Lorsqu’il s’était imprégné à satiété de cette épaisse bouillie des rues, il gagnait des territoires plus aérés, où les odeurs étaient plus ténues, où elles se mêlaient au vent et s’y épanouissaient, presque comme un parfum : ainsi de la place des halles, où la journée, le soir tombé, se survivait encore dans les odeurs, comme si la cohue des marchands y grouillait encore et que s’y trouvaient toujours les paniers pleins à craquer de légumes et d’œufs, les tonneaux emplis de vin et de vinaigre, les sacs d’épices, de pommes de terre et de farine, les caisses avec clous et vis, les étals de viande, les étalages de tissus, de vaisselle ou de semelles de chaussures, et les mille autres choses qui se vendaient là dans la journée... Toute cette activité était présente jusqu’au moindre détail dans l’air qu’elle avait laissé derrière elle. Grenouille voyait tout le marché par l’odorat, si l’on peut dire.

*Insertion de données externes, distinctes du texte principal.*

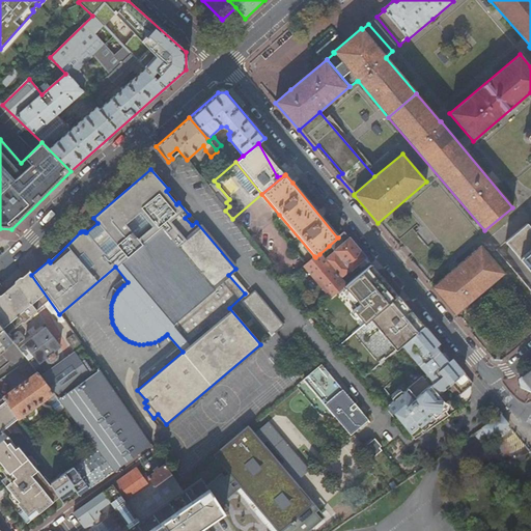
[(279,215),(261,194),(232,219),(250,239),(279,215)]
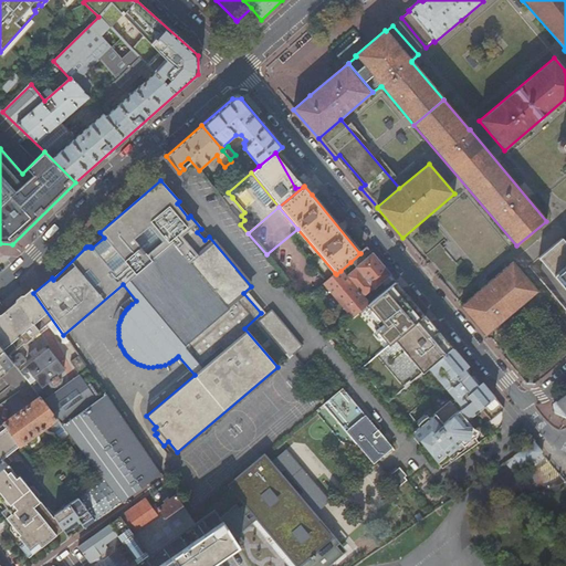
[(565,242),(562,238),(538,259),(553,275),(565,291),(565,242)]
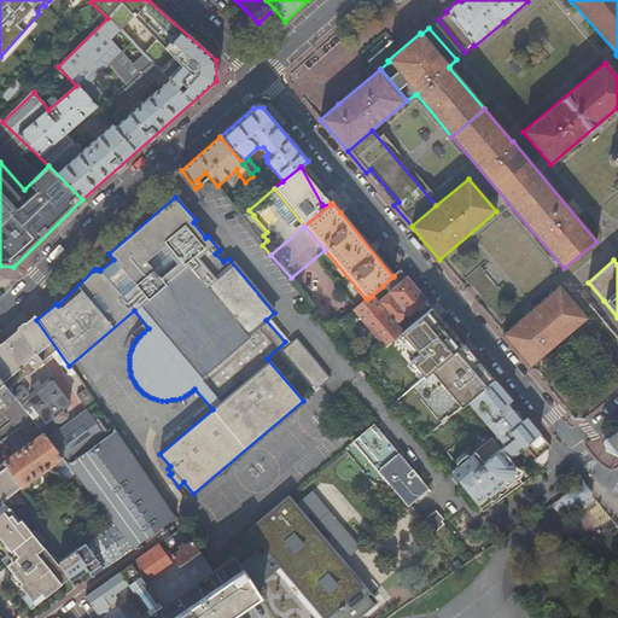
[(466,277),(464,279),(468,284),(476,292),(483,299),(488,305),(502,293),(478,266),(466,277)]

Et il le sentait avec plus de précision que beaucoup n’auraient pu le voir, car il le percevait par après et par conséquent de manière plus intense : comme la quintessence, l’esprit de ce qui avait été, débarrassé des attributs importuns de la présence ordinaire, tels que le vacarme, la bigarrure criarde et l’écœurante promiscuité d’êtres de chair et d’os.
Ou bien il allait à l’endroit où l’on avait décapité sa mère, sur la place de Grève, qui s’avançait dans le fleuve comme une grosse langue. Il y avait là les bateaux, tirés sur la rive ou amarrés à des pieux, sentant le charbon et le grain et le foin et les cordages mouillés.
Et venant de l’ouest par cette unique coulée que traçait le fleuve à travers la ville, un large flux de vent amenait les odeurs de la campagne, des prés autour de Neuilly, des forêts entre Saint-Germain et Versailles, de villes lointaines comme Rouen et Caen, et même parfois de la mer. La mer sentait comme une voile gonflée où se prenaient l’eau, le sel et un soleil froid. Elle avait une odeur toute bête, la mer, mais c’était en même temps une grande odeur et unique en son genre, si bien que Grenouille hésitait à la scinder en odeurs de poisson, de sel, d’eau, de varech, de fraîcheur, et autres. Il aimait mieux laisser entière l’odeur de la mer, la conserver tout d’une pièce dans sa mémoire et en jouir sans partage. L’odeur de la mer lui plaisait tant qu’il souhaita l’avoir un jour dans toute sa pureté et en quantités telles qu’il puisse s’en soûler. Et plus tard, quand il apprit par des récits combien la mer était grande et qu’on pouvait voyager dessus pendant des jours sur des bateaux, sans voir la terre, rien ne le séduisit tant que de s’imaginer sur l’un de ces bateaux, perché à la cime du mât de misaine et voguant à travers l’odeur infinie de la mer, qui de fait n’était nullement une odeur, mais un souffle, une expiration, la fin de toutes les odeurs, et dans ce souffle il rêvait de se dissoudre de plaisir. Mais il était dit que cela n’arriverait jamais ; car Grenouille, qui se plantait sur la place de Grève et plus d’une fois inspirait et expirait une bribe de vent marin qui lui était venue aux narines, ne verrait jamais de sa vie la mer, la vraie mer, le grand océan qui s’étendait à l’ouest, et jamais il ne pourrait se mêler à cette odeur.